* Избранный отрывок
——————————

С 12.VI всякие отпуски прекращены, и очень хорошо, что я сумел к вам проскользнуть, теперь уже был бы шабаш. От кого-то слышал (или Осип мне сказал), что Лели в Волочиске уже нет и что она ушла в Киев, в резерв сестер; есть ли это отход назад, под настоянием матери, или она сама ушла из своего отряда, не знаю, но уход этот мне не нравится: худо, если выполняется фантазия матери, судящей по слухам, еще хуже, если Леля уходит, так как «не ужилась»… Если ей и тут уже начинает становиться не по душе, то ее песня спета, и ее нытью открыта далекая нескончаемая дорога.
Осипа застал в хорошем настроении; он живет с казаками (донскими) моего конвоя, и они стрекочут от утра до вечера; успели отделиться от России, перебить всех твоих друзей и даже выбрать себе короля. «Ну зачем же короля, а атамана мало?» Жмутся: «Короля, как будто, поважнее будет… «Атаман» дюже просто». «Ну, короля – так короля, оно и правда, как будто, поважнее». Позавчера мы так разговорились с Осипом, ходя взад и вперед по дорожке, что я прозевал Веретенникова (Ал[ексея] Порфир[ьевича]), который заезжал меня проведать; в темноте меня не нашли, а Ал[ексею] Пор[фирьевичу] ждать долго было нельзя. Мне было очень досадно. Ал[ексей] Пор[фирьевич] состоит генералом для поручений при Главнок[омандующем] Юго-запад[ным] фронтом. Я почему-то думаю, что он заезжал ко мне неспроста; он слишком эгоистичен для этого.
Вчера получил от съезда полковых комитетов XII корпуса постановление, в котором воспеваются мои гражданские доблести, мои первые шаги с начала революции и высказываются добрые пожелания на моем новом поприще. С этим постановлением прислана карточка: мы были сняты у церковной ограды 3.IV, накануне моего отбытия в 159-ю дивизию. На карточке ты узнаешь Невадовского; в темном с бел[ыми] аксельбантами кап[итан] Паука, третий справа, который был у тебя в Петрограде; около Пауки (в темном) ветеринар[ный] врач, около меня корп[усный] врач, за мною корн[ет] Толстой-Милославский и т. п.
Если верить Осипу, он свою супругу уже побил раза 3–4, или один раз в месяц, по нашему расчету с Игнатом. Последний как передовой человек и сердобольный негодует и называет Осипа «чудным» (думаю, что-то среднее между скотиной и подлецом), а я как человек отсталый говорю: «Дело хорошее… не к худу, а к науке и добру». Игнат не согласен, да разве мы с ним мало в чем не расходимся. У него два дня проболел живот, а сегодня лучше, и он занят мойкой белья… угрюмый.
Я пропустил целых 5 часов на разные работы. Прочитал сейчас газетку от 12.VI, и голова идет кругом… форменный бедлам. Давай, золотая моя, твои глазки и губки, а также троицу, я вас обниму, расцелую и благословлю.
Ваш отец и муж Андрей.Целуй Алешу, Нюню, Тоника, Митю.
16 июня 1917 г.Дорогая бриллиантовая женушка!
От тебя пока еще ни строчки (я пишу третье письмо, послал телеграмму и из Харькова открытку). Сейчас я занят по горло, кроме текущей работы тысячи визитеров. Если бы у моих солдат были с собою дети, то мне как начальнику дивизии пришлось и им бы носы утирать… Промежуточных инстанций теперь нет, всё прет прямо или к начдиву, или к комкору. Получил сейчас письмо от старика Невадовского из Киева – кряхтит, изумляется и огорчается. Вот уж прямо не подвезло: на 67-м году жизни увидеть переживаемое столпотворение. Буду писать и успокаивать; за этим мне и написано.

——————————

* Исходные данные

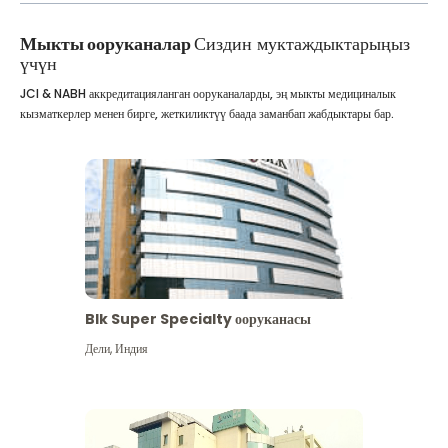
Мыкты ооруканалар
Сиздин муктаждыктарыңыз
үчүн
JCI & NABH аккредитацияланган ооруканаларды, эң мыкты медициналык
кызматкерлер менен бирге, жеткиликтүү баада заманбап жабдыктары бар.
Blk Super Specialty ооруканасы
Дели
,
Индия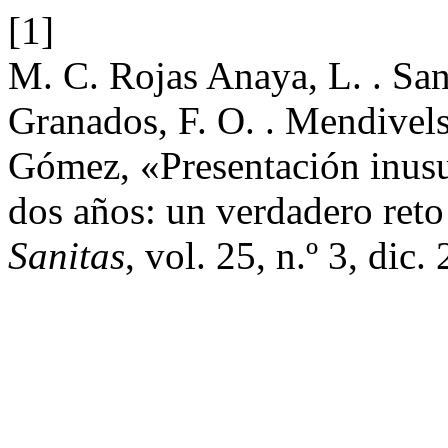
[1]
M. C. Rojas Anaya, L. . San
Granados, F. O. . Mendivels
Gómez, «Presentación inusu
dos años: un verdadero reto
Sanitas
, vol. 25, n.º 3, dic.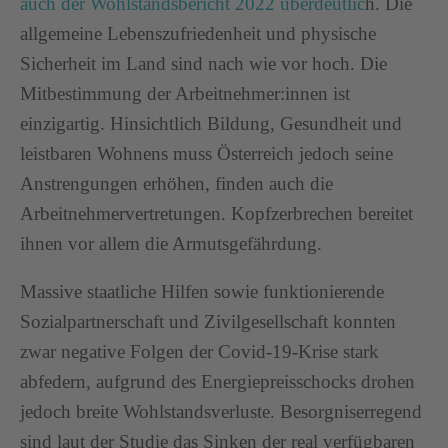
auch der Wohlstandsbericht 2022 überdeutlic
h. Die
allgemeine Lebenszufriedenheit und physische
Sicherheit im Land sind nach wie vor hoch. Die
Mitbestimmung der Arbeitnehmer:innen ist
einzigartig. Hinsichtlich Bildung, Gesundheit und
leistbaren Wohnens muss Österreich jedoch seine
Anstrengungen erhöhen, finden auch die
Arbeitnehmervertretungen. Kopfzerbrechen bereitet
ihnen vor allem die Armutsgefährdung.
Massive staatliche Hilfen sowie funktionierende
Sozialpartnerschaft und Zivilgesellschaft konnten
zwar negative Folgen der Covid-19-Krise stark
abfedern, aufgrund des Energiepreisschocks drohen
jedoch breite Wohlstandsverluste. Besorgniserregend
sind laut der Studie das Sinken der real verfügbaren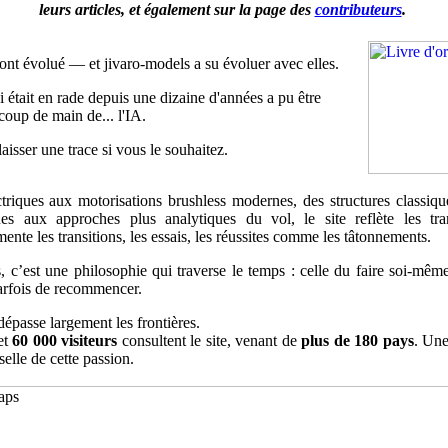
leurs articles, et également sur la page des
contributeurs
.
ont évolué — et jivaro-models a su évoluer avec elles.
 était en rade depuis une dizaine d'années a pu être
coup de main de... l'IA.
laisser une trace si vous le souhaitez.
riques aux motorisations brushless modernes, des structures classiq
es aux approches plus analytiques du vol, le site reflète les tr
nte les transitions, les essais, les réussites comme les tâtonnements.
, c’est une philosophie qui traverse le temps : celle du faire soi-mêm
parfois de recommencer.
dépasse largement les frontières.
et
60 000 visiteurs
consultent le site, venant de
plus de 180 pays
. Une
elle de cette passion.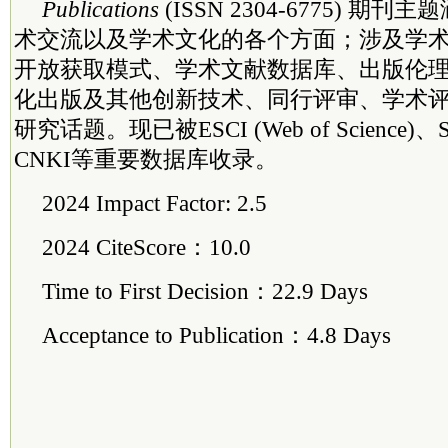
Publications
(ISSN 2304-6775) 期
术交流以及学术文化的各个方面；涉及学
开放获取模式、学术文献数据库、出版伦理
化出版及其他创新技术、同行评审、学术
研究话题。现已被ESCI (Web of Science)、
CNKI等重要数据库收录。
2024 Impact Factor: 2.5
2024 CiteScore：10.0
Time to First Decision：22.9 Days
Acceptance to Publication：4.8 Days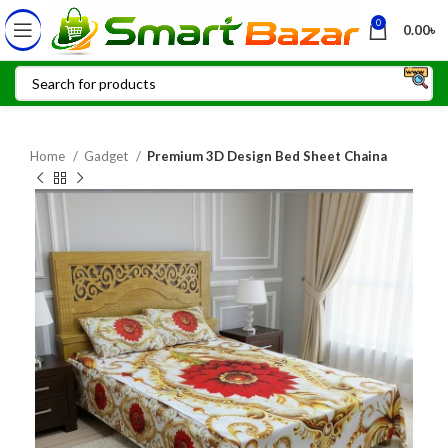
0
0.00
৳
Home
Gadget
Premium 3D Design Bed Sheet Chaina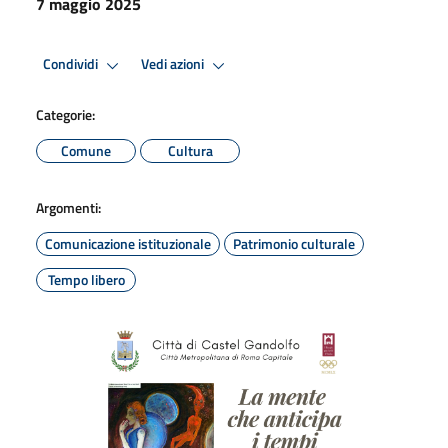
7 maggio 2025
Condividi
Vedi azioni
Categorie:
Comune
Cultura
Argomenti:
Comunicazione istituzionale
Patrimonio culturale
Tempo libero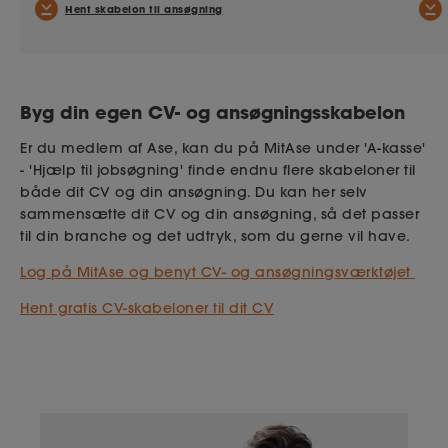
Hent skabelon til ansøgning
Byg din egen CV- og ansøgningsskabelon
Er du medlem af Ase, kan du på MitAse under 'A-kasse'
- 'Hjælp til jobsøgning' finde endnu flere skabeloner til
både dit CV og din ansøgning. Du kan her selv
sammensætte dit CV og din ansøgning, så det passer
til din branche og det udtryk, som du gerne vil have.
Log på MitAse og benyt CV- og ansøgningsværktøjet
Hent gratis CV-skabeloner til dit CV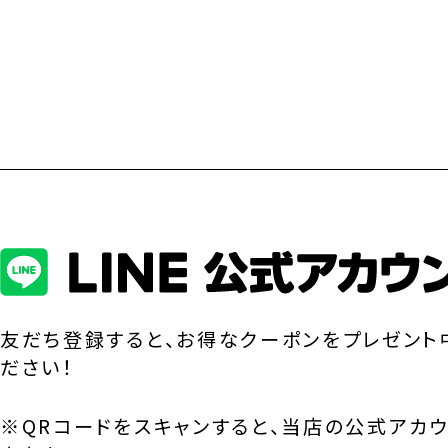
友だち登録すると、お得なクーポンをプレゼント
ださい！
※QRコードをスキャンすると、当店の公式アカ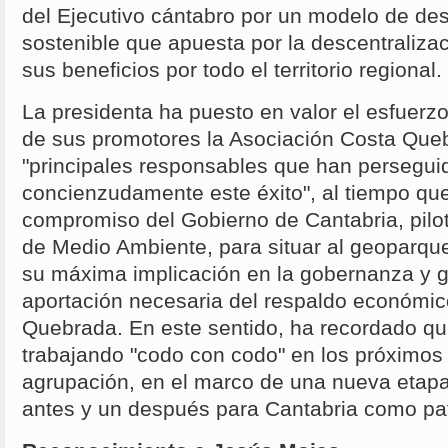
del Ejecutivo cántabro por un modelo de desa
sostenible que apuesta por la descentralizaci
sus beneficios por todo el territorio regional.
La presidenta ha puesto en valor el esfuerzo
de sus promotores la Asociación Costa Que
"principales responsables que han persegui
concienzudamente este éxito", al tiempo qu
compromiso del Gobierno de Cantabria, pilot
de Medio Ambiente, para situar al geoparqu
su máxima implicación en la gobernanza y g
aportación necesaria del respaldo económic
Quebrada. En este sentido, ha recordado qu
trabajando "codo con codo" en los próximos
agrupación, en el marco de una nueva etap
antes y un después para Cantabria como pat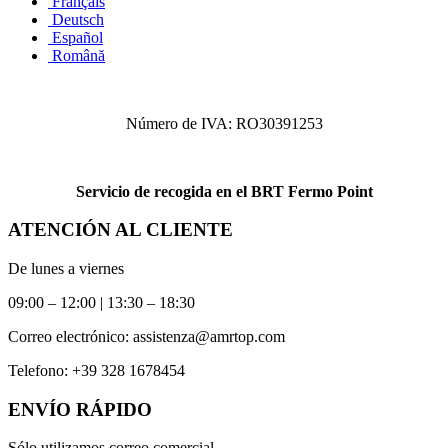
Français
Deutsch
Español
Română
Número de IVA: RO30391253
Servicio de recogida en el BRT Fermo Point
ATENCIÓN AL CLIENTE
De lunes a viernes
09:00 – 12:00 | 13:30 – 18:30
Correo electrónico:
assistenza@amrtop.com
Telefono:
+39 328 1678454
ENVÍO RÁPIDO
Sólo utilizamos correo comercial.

——————————

* Ваше задание
Назовите по именам всех, кого в отрывке просят поцеловать сразу после подписи «Ваш отец и муж Андрей». Отвечайте, опираясь только на отрывок.

* Ответ на задание
Алеша, Нюня, Тоник, Митя.